Data extracted from a collection

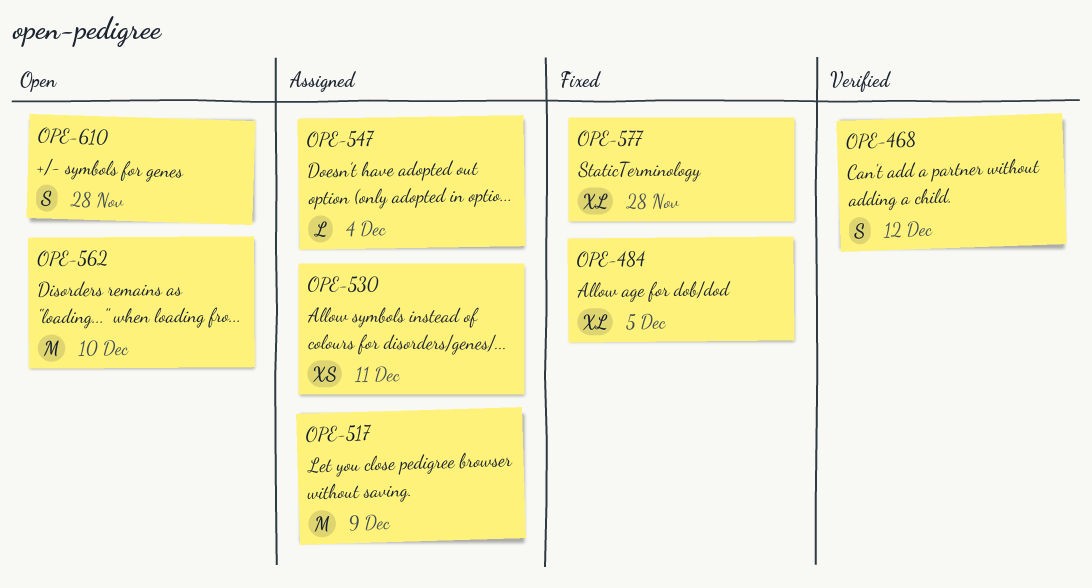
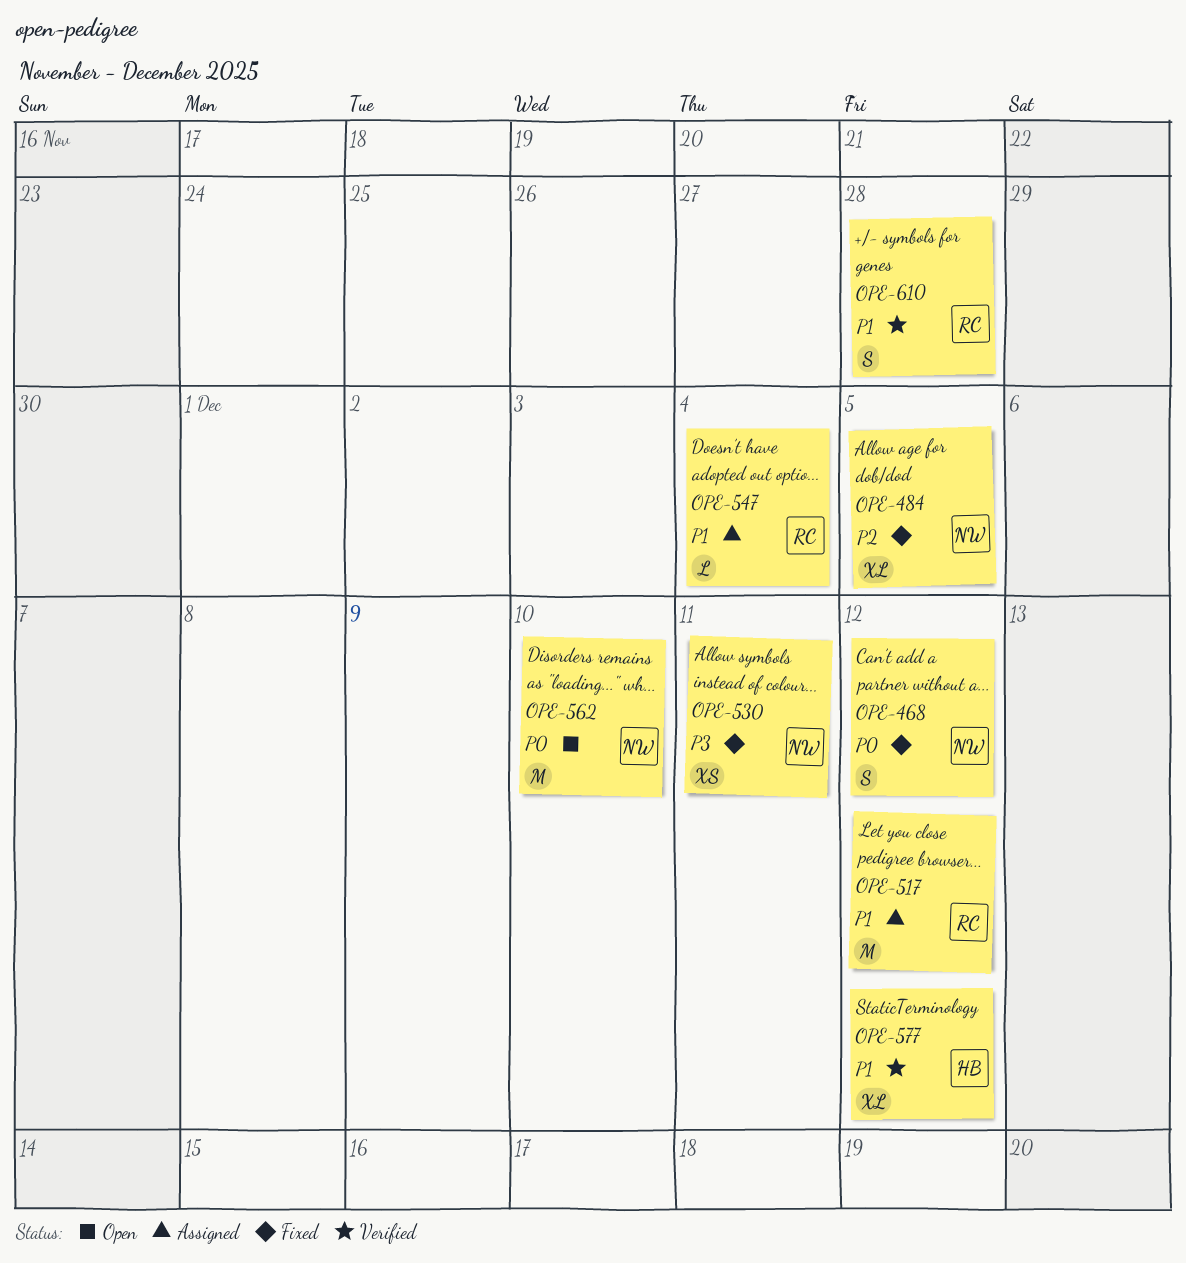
OPE-468, status: Verified -> Fixed
OPE-517, due: Dec 9 -> Dec 12
OPE-530, status: Assigned -> Fixed
OPE-577, status: Fixed -> Verified
OPE-577, due: Nov 28 -> Dec 12
OPE-610, status: Open -> Verified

**ASSIGNED TASK:** Give only the number of lines in the entries above that hold the string "Verified".

**ANSWER BELOW:** 3